Le village de KUMENE

 

 

 

 

 

Les principaux villages Palikurs situés près de Oiapoqué sont : Kumenê, Flecha, Puwaytyket, Kamoywa, Tawary, Monge, Urubu.



Palikur de Kumenê (photo : Vincent Carelli/1982)

Femme Palikur dans un champ de balsa au Village de Flecha. Photo : Nello Rufaldi/1980

Kumenê est un village situé à l'extrême nord de l'Etat de l'Amapa dans le périmètre de la municipalité de Oiapoqué. A cause de son enclavement, KUMENE est accessible uniquement par la voie fluviale et il faut en général compter jusqu'à 12 heures de trajet en pirogue au départ de St Georges de l'Oyapock. Notez que l'accès à ce village est strictement réglementé et il faut, par conséquent, avoir une autorisation délivrée par le représentant de la FUNAI " Fundaçao Nacional Indigena " autrement dit, La Fondation National de l'Indien, organisme fondée en 1968 pour gérer la question indigène, dépendant du Ministère De l'Intérieur du Brésil.
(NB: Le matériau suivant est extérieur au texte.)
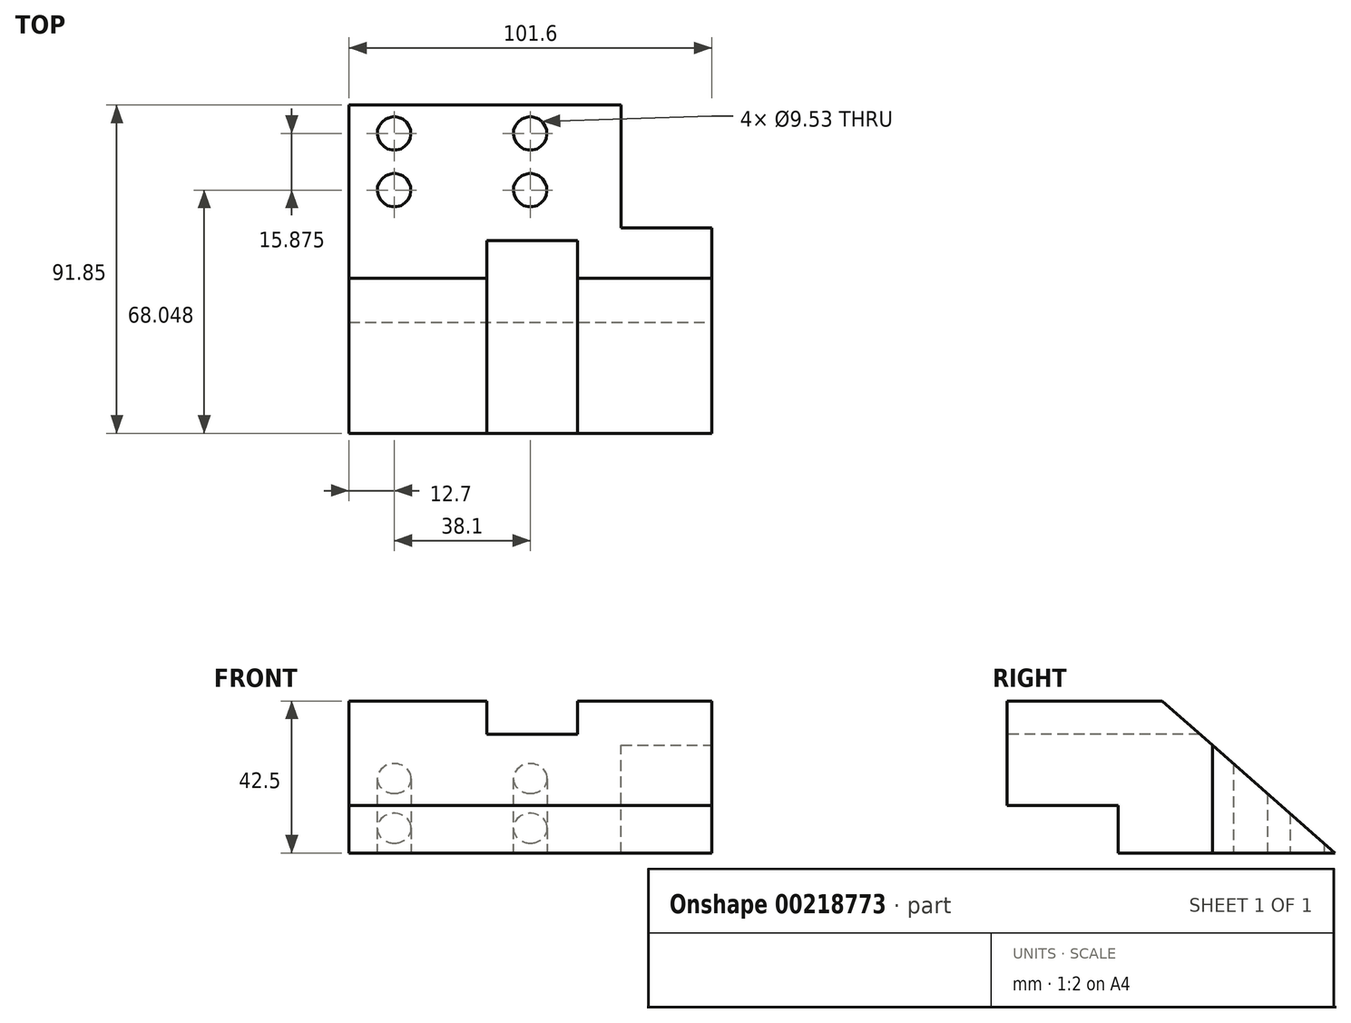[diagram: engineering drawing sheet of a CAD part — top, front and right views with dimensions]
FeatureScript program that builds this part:
annotation { "Feature Type Name" : "Feature", "Feature Type Description" : "" }
export const myFeature = defineFeature(function(context is Context, id is Id, definition is map)
    precondition{}
    {
        {
            var Q0;
            Q0=qCreatedBy(makeId("Right.planeOp"),FACE);
            var sketch = newSketch(context, id + "F0", { "sketchPlane" : qUnion([Q0])});
            skLineSegment(sketch, "E0", {"start": v(0, 0) * mm, "end": v(0, 29.24) * mm});
            skLineSegment(sketch, "E1", {"start": v(0, 29.24) * mm, "end": v(43.36, 29.24) * mm});
            skLineSegment(sketch, "E2", {"start": v(43.36, 29.24) * mm, "end": v(91.85, -13.26) * mm});
            skLineSegment(sketch, "E3", {"start": v(91.85, -13.26) * mm, "end": v(31.1, -13.26) * mm});
            skLineSegment(sketch, "E4", {"start": v(31.1, -13.26) * mm, "end": v(31.1, 0) * mm});
            skLineSegment(sketch, "E5", {"start": v(31.1, 0) * mm, "end": v(0, 0) * mm});
            skSolve(sketch);
        }
        {
            var Q0;
            Q0 = qSketchRegion(id + "F0", true);
            extrude(context, id + "F1", {"entities" : qUnion([Q0]), "endBound" : BoundingType.SYMMETRIC, "oppositeDirection" : true, "depth" : 101.6 * mm});
        }
        {
            var Q0;
            Q0=makeQuery(id+"F1.opExtrude","SWEPT_FACE",FACE,{"disambiguationData":[OSD([sQuery(id+"F0.wireOp",EDGE,"E0")])]});
            var sketch = newSketch(context, id + "F2", { "sketchPlane" : qUnion([Q0])});
            skLineSegment(sketch, "E6", {"start": v(0, 29.24) * mm, "end": v(-12.24, 29.24) * mm});
            skLineSegment(sketch, "E7", {"start": v(-12.24, 29.24) * mm, "end": v(-12.24, 20.03) * mm});
            skLineSegment(sketch, "E8", {"start": v(-12.24, 20.03) * mm, "end": v(13.16, 20.03) * mm});
            skLineSegment(sketch, "E9", {"start": v(13.16, 20.03) * mm, "end": v(13.16, 29.24) * mm});
            skLineSegment(sketch, "E10", {"start": v(13.16, 29.24) * mm, "end": v(0, 29.24) * mm});
            skSolve(sketch);
        }
        {
            var Q0;
            Q0=makeQuery(id+"F2.imprint","IMPRINT",FACE,{"disambiguationData":[TD([[makeQuery(id+"F2.imprint","IMPRINT",EDGE,{"derivedFrom":sQuery(id+"F2.wireOp",EDGE,"E6")}),-1.0]])]});
            extrude(context, id + "F3", {"entities" : qUnion([Q0]), "operationType" : NewBodyOperationType.REMOVE, "endBound" : BoundingType.UP_TO_NEXT, "oppositeDirection" : true, "depth" : 25.4 * mm});
        }
        {
            var Q0;
            Q0=makeQuery(id+"F1.opExtrude","CAP_FACE",FACE,{"disambiguationData":[OSD([sQuery(id+"F0.wireOp",EDGE,"E0"),sQuery(id+"F0.wireOp",EDGE,"E1"),sQuery(id+"F0.wireOp",EDGE,"E2"),sQuery(id+"F0.wireOp",EDGE,"E3"),sQuery(id+"F0.wireOp",EDGE,"E4"),sQuery(id+"F0.wireOp",EDGE,"E5")])],"isStart":true});
            var sketch = newSketch(context, id + "F4", { "sketchPlane" : qUnion([Q0])});
            skLineSegment(sketch, "E11", {"start": v(91.85, -13.26) * mm, "end": v(57.46, -13.26) * mm});
            skLineSegment(sketch, "E12", {"start": v(57.46, -13.26) * mm, "end": v(57.46, 30.38) * mm});
            skLineSegment(sketch, "E13", {"start": v(57.46, 30.38) * mm, "end": v(91.85, 30.38) * mm});
            skLineSegment(sketch, "E14", {"start": v(91.85, 30.38) * mm, "end": v(91.85, -13.26) * mm});
            skSolve(sketch);
        }
        {
            var Q0;
            Q0 = qSketchRegion(id + "F4", true);
            extrude(context, id + "F5", {"entities" : qUnion([Q0]), "operationType" : NewBodyOperationType.REMOVE, "oppositeDirection" : true, "depth" : 25.4 * mm});
        }
        {
            var Q0;
            Q0=qCreatedBy(makeId("Top.planeOp"),FACE);
            var sketch = newSketch(context, id + "F6", { "sketchPlane" : qUnion([Q0])});
            skCircle(sketch, "E15", {"center": v(-38.1, 83.92) * mm, "radius": 4.76 * mm});
            skCircle(sketch, "E16", {"center": v(-38.1, 68.05) * mm, "radius": 4.76 * mm});
            skCircle(sketch, "E17", {"center": v(0, 83.92) * mm, "radius": 4.76 * mm});
            skCircle(sketch, "E18", {"center": v(0, 68.05) * mm, "radius": 4.76 * mm});
            skSolve(sketch);
        }
        {
            var Q0;
            Q0 = qSketchRegion(id + "F6", true);
            extrude(context, id + "F7", {"entities" : qUnion([Q0]), "operationType" : NewBodyOperationType.REMOVE, "endBound" : BoundingType.SYMMETRIC, "depth" : 101.6 * mm});
        }
    });
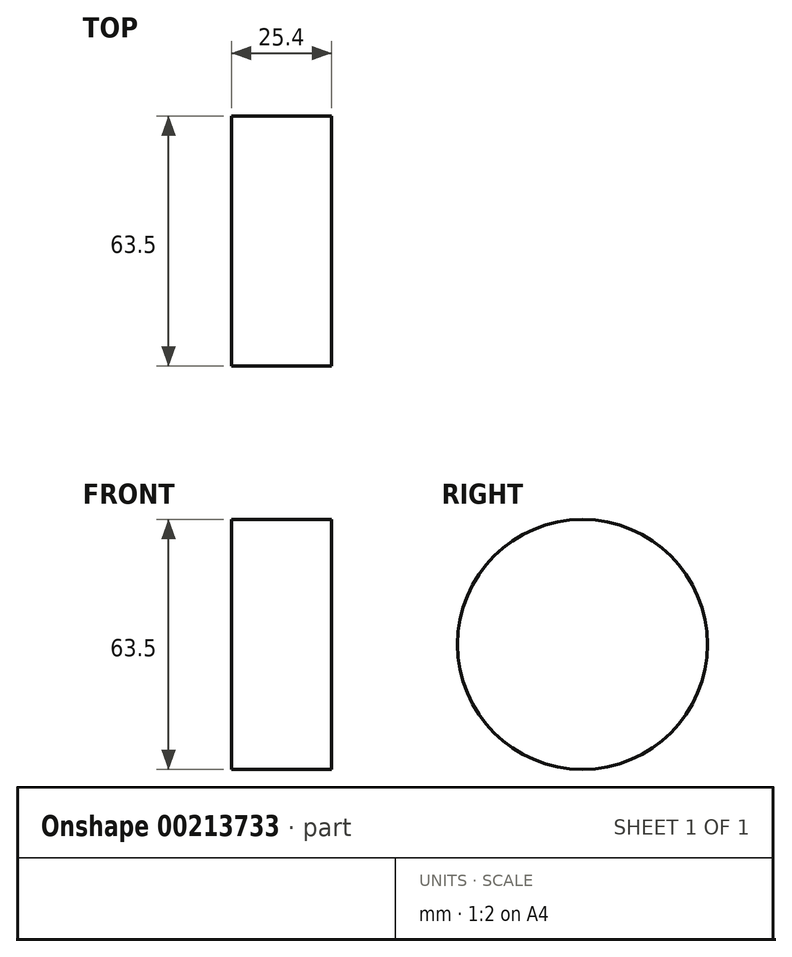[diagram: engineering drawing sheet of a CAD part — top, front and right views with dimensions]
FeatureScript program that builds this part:
annotation { "Feature Type Name" : "Feature", "Feature Type Description" : "" }
export const myFeature = defineFeature(function(context is Context, id is Id, definition is map)
    precondition{}
    {
        {
            var Q0;
            Q0=qCreatedBy(makeId("Right.planeOp"),FACE);
            var sketch = newSketch(context, id + "F0", { "sketchPlane" : qUnion([Q0])});
            skCircle(sketch, "E0", {"center": v(0, 0) * mm, "radius": 31.75 * mm});
            skSolve(sketch);
        }
        {
            var Q0;
            Q0 = qSketchRegion(id + "F0", true);
            extrude(context, id + "F1", {"entities" : qUnion([Q0]), "depth" : 25.4 * mm});
        }
    });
KUMENE, est aussi ce que l'on pourrait appeler la capitale de la région de " AUKWA " qui est en fait, le nom de la rivière qui borde ce village peuplé, d'après le dernier recensement, par quelques millier d'habitants. " AUKWA " est l'appellation donné par les Palikours," URUCAWA " par les Brésiliens ou bien encore " ROCAWA " par les Créoles. La rivière " AUKWA " est un affluent du fleuve Oyapock. Par temps de forte pluie, les savanes de la région de " AUKWA " sont complètement inondées.

Ce village est appelé par bon nombre de Palikours, " UNAGWIY " qui veut dire " NOTRE MERE ". les Palikours considèrent cette région comme étant le lieu sacré de leurs ancêtres. Si Palikours de la Guyane, ont tendance à délaisser les traditions de leurs ancêtres, les " AUKWAYENEH" comme ils sont appelés par tous les Palikours, au contraire, continuent à perpétuer cette richesse culturelle. Ainsi les techniques de pêche, de chasse, les techniques de construction de carbets ou de pirogues, la confection de différentes coiffes, la sculpture de bancs zoomorphes ou bien encore la fabrication de poteries traditionnelles en tous genre, pour ne citer que cela, continuent à être pratiquées et préservées par les habitants de cette région, mais pour combien de temps encore.